▸ **TASK TO CARRY OUT**
Copy the whole listing below line for line, without changes, and leave out the pictures.

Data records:
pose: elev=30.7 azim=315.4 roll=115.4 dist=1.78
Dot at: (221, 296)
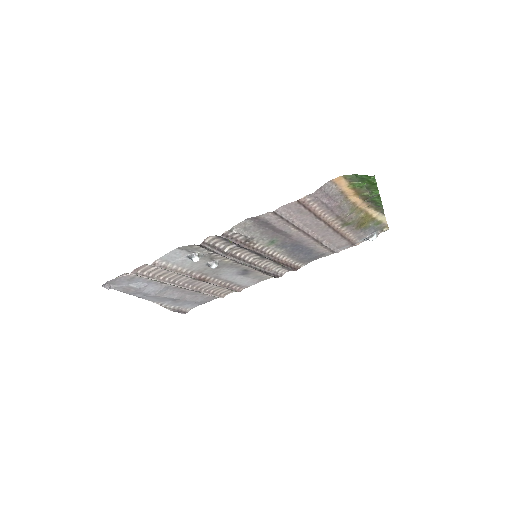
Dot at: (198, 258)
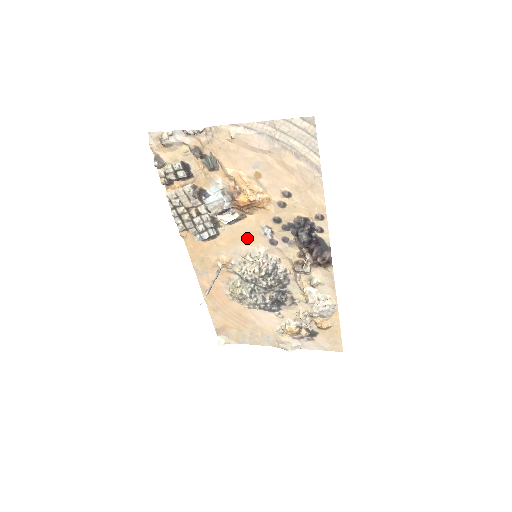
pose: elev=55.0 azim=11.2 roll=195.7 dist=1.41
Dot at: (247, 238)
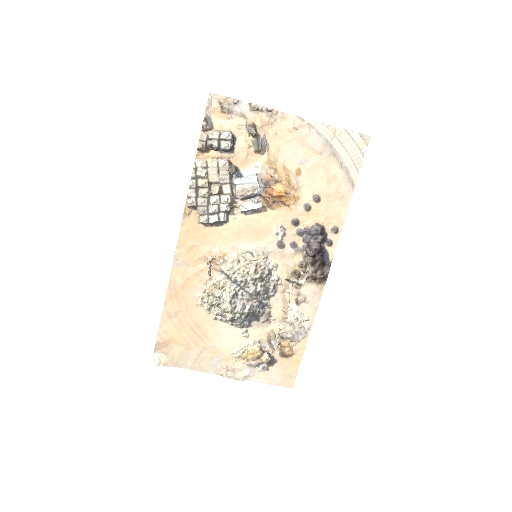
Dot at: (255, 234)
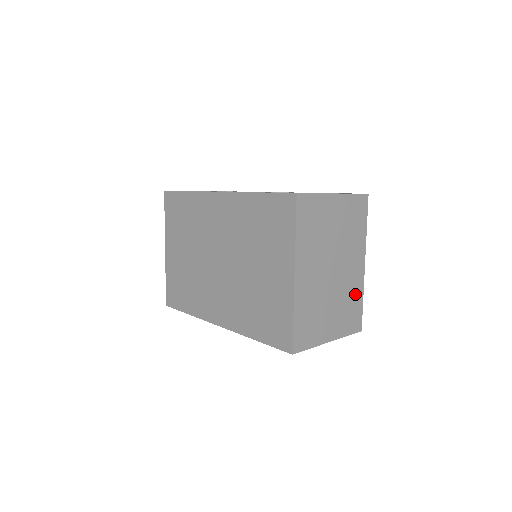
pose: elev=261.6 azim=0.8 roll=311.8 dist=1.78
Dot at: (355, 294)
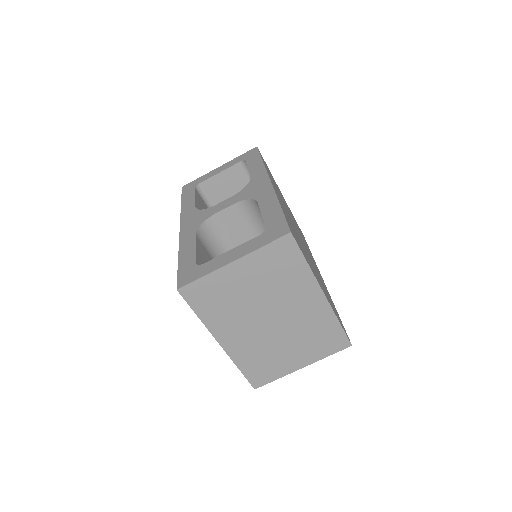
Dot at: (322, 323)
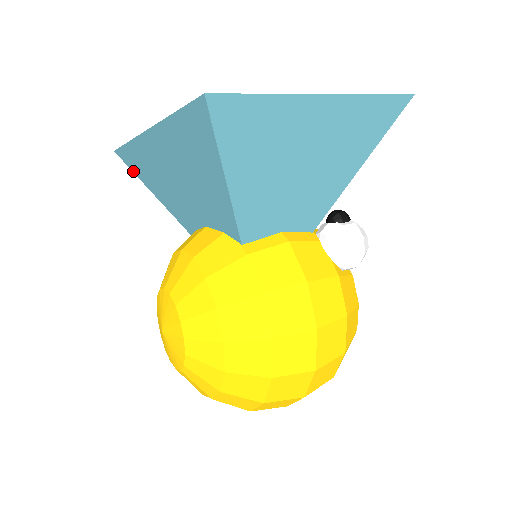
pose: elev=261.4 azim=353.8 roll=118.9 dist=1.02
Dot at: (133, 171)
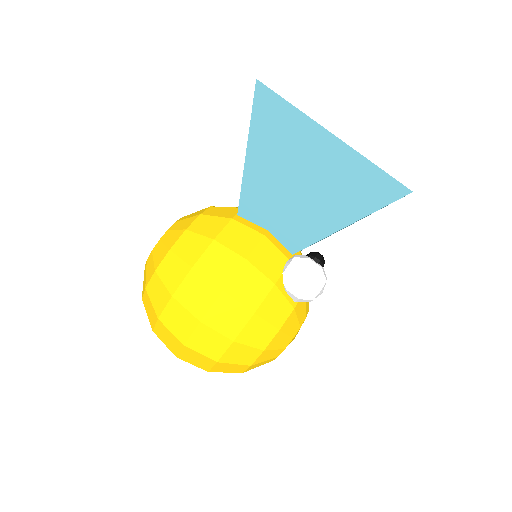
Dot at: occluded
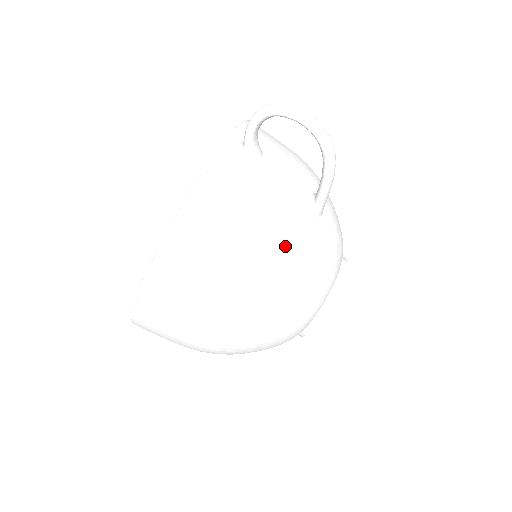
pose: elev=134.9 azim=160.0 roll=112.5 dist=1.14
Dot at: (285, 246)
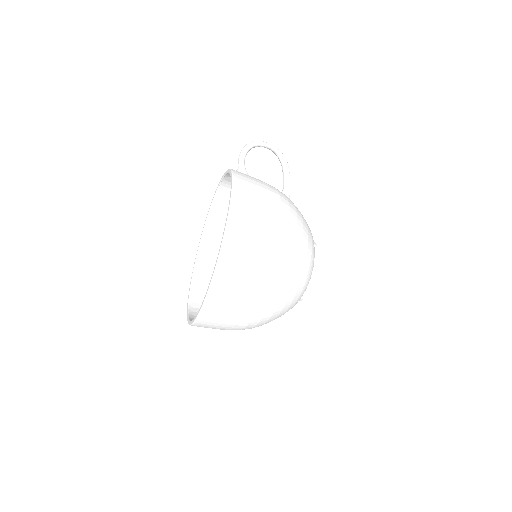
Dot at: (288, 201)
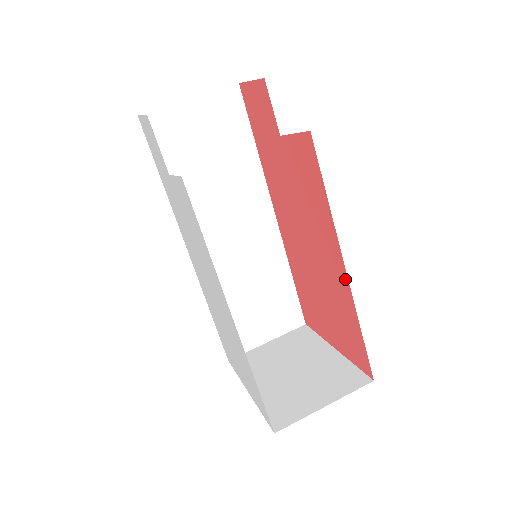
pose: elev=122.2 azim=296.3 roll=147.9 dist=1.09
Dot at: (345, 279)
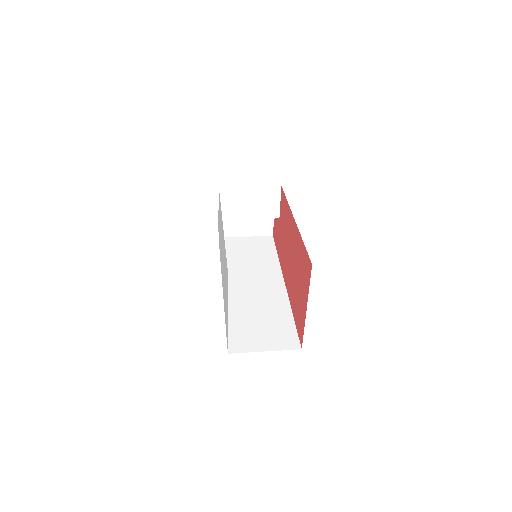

▸ **RESPONSE TO THIS TASK**
pose: elev=30.7 azim=315.4 roll=115.4 dist=1.78
Dot at: (221, 296)
Dot at: (198, 258)
pose: elev=55.0 azim=11.2 roll=195.7 dist=1.41
Dot at: (247, 238)
Dot at: (255, 234)
pose: elev=261.6 azim=0.8 roll=311.8 dist=1.78
Dot at: (355, 294)
Dot at: (322, 323)
pose: elev=261.4 azim=353.8 roll=118.9 dist=1.02
Dot at: (133, 171)
Dot at: occluded
pose: elev=134.9 azim=160.0 roll=112.5 dist=1.14
Dot at: (285, 246)
Dot at: (288, 201)
pose: elev=122.2 azim=296.3 roll=147.9 dist=1.09
Dot at: (345, 279)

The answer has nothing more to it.